1. What is a Members’ Role in Licensing?

The basis of the Licensing system is the consideration of private proposals against wider public interests. Much is often at stake in this process and opposing views are often strongly held by those involved. Councillors should take account of those views but they should not favour any person, company, group or locality or put themselves in a position where they appear to do so. Councillors who do not feel that they can act in this way should consider whether they are best suited to serving on the Licensing Committee.

2. How do I know if I have invested interest?

The Monitoring Officer will submit a report to Members on the number and types of declarations on an annual basis, to ensure that the Council has the opportunity to consider the suitability of individual Councillors to sit on the Licensing Committee. Councillors who have interests which would prevent them from voting on a regular basis should avoid serving on that Committee. The guiding rule for Councillors must be that one should not use one’s position to further a private or personal interest rather than the general public interest or give grounds for such suspicion. Such private interests could arise through family, friends, clubs, freemasons, trade unions and voluntary bodies.

3. What if I am a member of another public/local authority?

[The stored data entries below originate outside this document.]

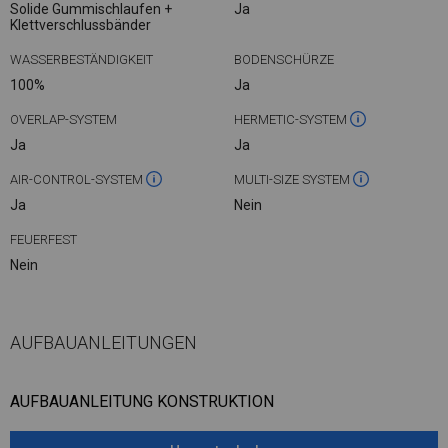
Solide Gummischlaufen +
Ja
Klettverschlussbänder
WASSERBESTÄNDIGKEIT
BODENSCHÜRZE
100%
Ja
OVERLAP-SYSTEM
HERMETIC-SYSTEM
Ja
Ja
AIR-CONTROL-SYSTEM
MULTI-SIZE SYSTEM
Ja
Nein
FEUERFEST
Nein
AUFBAUANLEITUNGEN
AUFBAUANLEITUNG KONSTRUKTION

A situation may occur where the Councillor carries out a function for another public authority or another local authority which is making an application for a license, or which is making a representation. For example, if a local school is applying for a premises license and the Councillor is on the governing body of the school. It may also occur where the Councillor is dual-hatted and is a member of a Parish Council as well as the Licensing Committee. In such situations the Standards Board has advised that Councillors may wish NOT to avail themselves of the usual exemption afforded by the Model Code of Conduct in these situations as to do so may the Council at risk of being accused bias.

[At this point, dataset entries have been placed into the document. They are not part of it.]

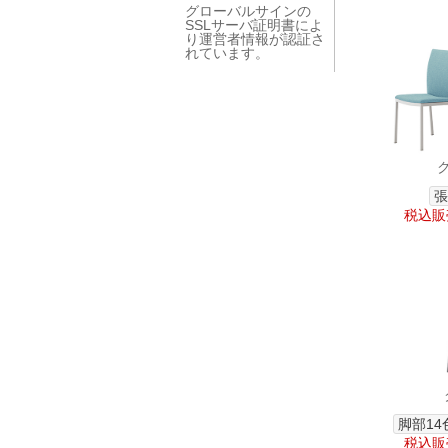
グローバルサインの
SSLサーバ証明書によ
り運営者情報が認証さ
れています。
張
税込販売
脚部14
税込販売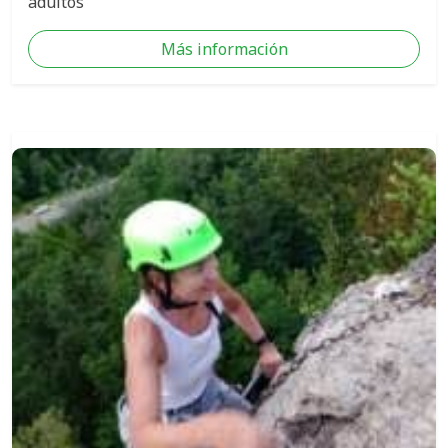
adultos
Más información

4. Do Officers also have a Code of Conduct for Licensing?

Yes, details can be found in the link in the box at the bottom of this page.

5. What is the guidance in terms of Lobbying?

Lobbying is a perfectly proper part of the political process; those who may be affected by a Licensing decision will often seek to influence it through an approach to their elected Ward Member or a Member of the Licensing Committee. That is quite understandable and part of the political/representative process. However, such lobbying can call into question the impartiality and integrity of a Councillor.

Members of the Licensing Committee must not express an opinion to a person lobbying, they must make it clear that they will only be in a position to take a decision after having heard all the relevant evidence and arguments at the hearing. Councillors should not commit themselves one way or the other before hearing all the arguments and evidence. Councillors who are members of the Licensing Committee should not participate in lobbying for a particular outcome unless they are prepared not to sit on the licensing sub-committee which considers the application.

6.  When is it acceptable to conduct a Site Visit?

Site visits should only be used where the expected benefit is substantial. Examples of situations where the expected benefit would be substantial include:

  • Cases where a plan of the premises and also its surrounding area does not adequately indicate the relationship of the application to neighbouring property
  • Cases where the effect on objectors areas and property cannot be readily discerned from plans and such effect is likely to be substantial
  • Cases where the application is particularly contentious.

A record of the reasons why a site visit is called should be maintained by the Assistant Chief Executive. Site visits must not be used as a forum for debate and should only be used in exceptional circumstances.